You are viewing a plain text version of this content. The canonical link for it is here.
Posted to user@spark.apache.org by issues solution <is...@gmail.com> on 2017/04/19 11:42:17 UTC
java.lang.java.lang.UnsupportedOperationException
Hi ,
somone can tell me why i get the folowing error with udf apply like udf
def replaceCempty(x):
if x is None :
return ""
else :
return x.encode('utf-8')
udf_replaceCempty = F.udf(replaceCempty,StringType())
dfTotaleNormalize53 = dfTotaleNormalize52.select([i if i not in
colprocessing else udf_replaceCempty(F.col(i)).alias(i) for i in
dfTotaleNormalize52.columns])
java.lang.java.lang.UnsupportedOperationException
Cannot evaluate expression: PythonUDF#replaceCempty(input[77,string])
??
regards
Re: java.lang.java.lang.UnsupportedOperationException
Posted by Nicholas Hakobian <ni...@rallyhealth.com>.
CDH 5.5 only provides Spark 1.5. Are you managing your pySpark install
separately?
For something like your example, you will get significantly better
performance using coalesce with a lit, like so:
from pyspark.sql.functions import lit, coalesce
def replace_empty(icol):
return coalesce(col(icol), lit("")).alias(icol)
and use it similarly to what you are doing (I would build a function around
your if logic, its easier to understand):
def _if_not_in_processing(icol):
return icol if (icol not in colprocessing) else replace_empty(icol)

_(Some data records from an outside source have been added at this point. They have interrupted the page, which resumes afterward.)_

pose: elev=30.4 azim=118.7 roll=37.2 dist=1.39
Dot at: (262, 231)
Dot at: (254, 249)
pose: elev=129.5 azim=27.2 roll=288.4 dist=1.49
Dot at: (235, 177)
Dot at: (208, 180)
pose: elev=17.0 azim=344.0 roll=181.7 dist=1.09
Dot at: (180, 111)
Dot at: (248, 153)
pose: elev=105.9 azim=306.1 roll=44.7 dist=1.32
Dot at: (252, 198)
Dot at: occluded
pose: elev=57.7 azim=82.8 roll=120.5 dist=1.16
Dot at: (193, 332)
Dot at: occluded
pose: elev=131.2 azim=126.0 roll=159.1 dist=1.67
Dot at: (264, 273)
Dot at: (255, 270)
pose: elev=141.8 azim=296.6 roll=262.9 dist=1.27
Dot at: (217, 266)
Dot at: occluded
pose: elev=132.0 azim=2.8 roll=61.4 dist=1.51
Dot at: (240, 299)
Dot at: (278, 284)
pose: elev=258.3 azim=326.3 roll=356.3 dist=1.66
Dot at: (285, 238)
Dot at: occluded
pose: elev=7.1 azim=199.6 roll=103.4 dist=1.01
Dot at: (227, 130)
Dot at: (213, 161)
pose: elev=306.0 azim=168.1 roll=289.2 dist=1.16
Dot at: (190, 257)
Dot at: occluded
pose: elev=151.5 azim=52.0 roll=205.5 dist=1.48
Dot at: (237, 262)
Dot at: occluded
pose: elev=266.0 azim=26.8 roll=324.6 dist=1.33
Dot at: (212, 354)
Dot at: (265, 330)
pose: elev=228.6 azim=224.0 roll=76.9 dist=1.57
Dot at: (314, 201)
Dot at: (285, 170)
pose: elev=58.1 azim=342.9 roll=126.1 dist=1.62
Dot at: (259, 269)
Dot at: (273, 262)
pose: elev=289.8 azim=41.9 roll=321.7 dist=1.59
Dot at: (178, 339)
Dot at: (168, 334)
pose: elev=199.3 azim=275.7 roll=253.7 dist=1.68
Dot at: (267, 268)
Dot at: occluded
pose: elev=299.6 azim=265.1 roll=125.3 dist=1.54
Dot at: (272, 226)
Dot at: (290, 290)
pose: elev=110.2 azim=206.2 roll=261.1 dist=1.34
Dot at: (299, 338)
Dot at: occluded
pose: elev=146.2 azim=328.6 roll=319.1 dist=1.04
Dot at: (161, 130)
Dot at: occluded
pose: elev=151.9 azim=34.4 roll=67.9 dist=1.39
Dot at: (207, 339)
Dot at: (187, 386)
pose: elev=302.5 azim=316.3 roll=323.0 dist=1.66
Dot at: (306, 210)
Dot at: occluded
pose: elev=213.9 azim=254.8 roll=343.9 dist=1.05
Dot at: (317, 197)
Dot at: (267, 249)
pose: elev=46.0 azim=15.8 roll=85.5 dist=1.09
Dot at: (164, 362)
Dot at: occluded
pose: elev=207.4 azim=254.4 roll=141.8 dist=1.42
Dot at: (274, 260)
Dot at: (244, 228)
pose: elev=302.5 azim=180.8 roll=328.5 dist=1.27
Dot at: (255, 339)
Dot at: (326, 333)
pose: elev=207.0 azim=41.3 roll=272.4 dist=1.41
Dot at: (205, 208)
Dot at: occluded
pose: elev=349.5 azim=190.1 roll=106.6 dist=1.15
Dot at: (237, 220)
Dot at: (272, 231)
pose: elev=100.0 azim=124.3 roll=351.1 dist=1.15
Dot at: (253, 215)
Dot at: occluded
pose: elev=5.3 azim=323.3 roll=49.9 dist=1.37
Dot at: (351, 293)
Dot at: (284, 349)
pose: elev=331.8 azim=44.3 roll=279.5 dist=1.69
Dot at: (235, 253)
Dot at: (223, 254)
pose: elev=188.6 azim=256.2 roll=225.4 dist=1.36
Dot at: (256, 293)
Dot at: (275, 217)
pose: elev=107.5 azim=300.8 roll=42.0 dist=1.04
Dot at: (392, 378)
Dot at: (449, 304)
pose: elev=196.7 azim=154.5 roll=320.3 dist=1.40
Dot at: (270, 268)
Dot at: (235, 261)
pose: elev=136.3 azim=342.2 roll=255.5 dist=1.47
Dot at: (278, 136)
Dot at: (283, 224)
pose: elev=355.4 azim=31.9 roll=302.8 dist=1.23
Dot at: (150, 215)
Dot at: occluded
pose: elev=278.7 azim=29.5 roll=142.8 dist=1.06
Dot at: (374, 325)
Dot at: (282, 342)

dfTotaleNormalize53 = dfTotaleNormalize52.select([_if_not_in_processing(i) for
i in dfTotaleNormalize52.columns])
Otherwise there isn't anything obvious to me as to why it isn't working. If
you actually do have pySpark 1.5 and not 1.6 I know it handles UDF
registration differently.
Hope this helps.
Nicholas Szandor Hakobian, Ph.D.
Senior Data Scientist
Rally Health
nicholas.hakobian@rallyhealth.com
On Wed, Apr 19, 2017 at 5:13 AM, issues solution <is...@gmail.com>
wrote:
> Pyspark 1.6 On cloudera 5.5 (yearn)
>
> 2017-04-19 13:42 GMT+02:00 issues solution <is...@gmail.com>:
>
>> Hi ,
>> somone can tell me why i get the folowing error with udf apply like
>> udf
>>
>> def replaceCempty(x):
>> if x is None :
>> return ""
>> else :
>> return x.encode('utf-8')
>> udf_replaceCempty = F.udf(replaceCempty,StringType())
>>
>> dfTotaleNormalize53 = dfTotaleNormalize52.select([i if i not in
>> colprocessing else udf_replaceCempty(F.col(i)).alias(i) for i in
>> dfTotaleNormalize52.columns])
>>
>>
>> java.lang.java.lang.UnsupportedOperationException
>>
>> Cannot evaluate expression: PythonUDF#replaceCempty(input[77,string])
>>
>> ??
>> regards
>>
>>
>>
>>
>
Re: java.lang.java.lang.UnsupportedOperationException
Posted by issues solution <is...@gmail.com>.
Pyspark 1.6 On cloudera 5.5 (yearn)
2017-04-19 13:42 GMT+02:00 issues solution <is...@gmail.com>:
> Hi ,
> somone can tell me why i get the folowing error with udf apply like udf
>
> def replaceCempty(x):
> if x is None :
> return ""
> else :
> return x.encode('utf-8')
> udf_replaceCempty = F.udf(replaceCempty,StringType())
>
> dfTotaleNormalize53 = dfTotaleNormalize52.select([i if i not in
> colprocessing else udf_replaceCempty(F.col(i)).alias(i) for i in
> dfTotaleNormalize52.columns])
>
>
> java.lang.java.lang.UnsupportedOperationException
>
> Cannot evaluate expression: PythonUDF#replaceCempty(input[77,string])
>
> ??
> regards
>
>
>
>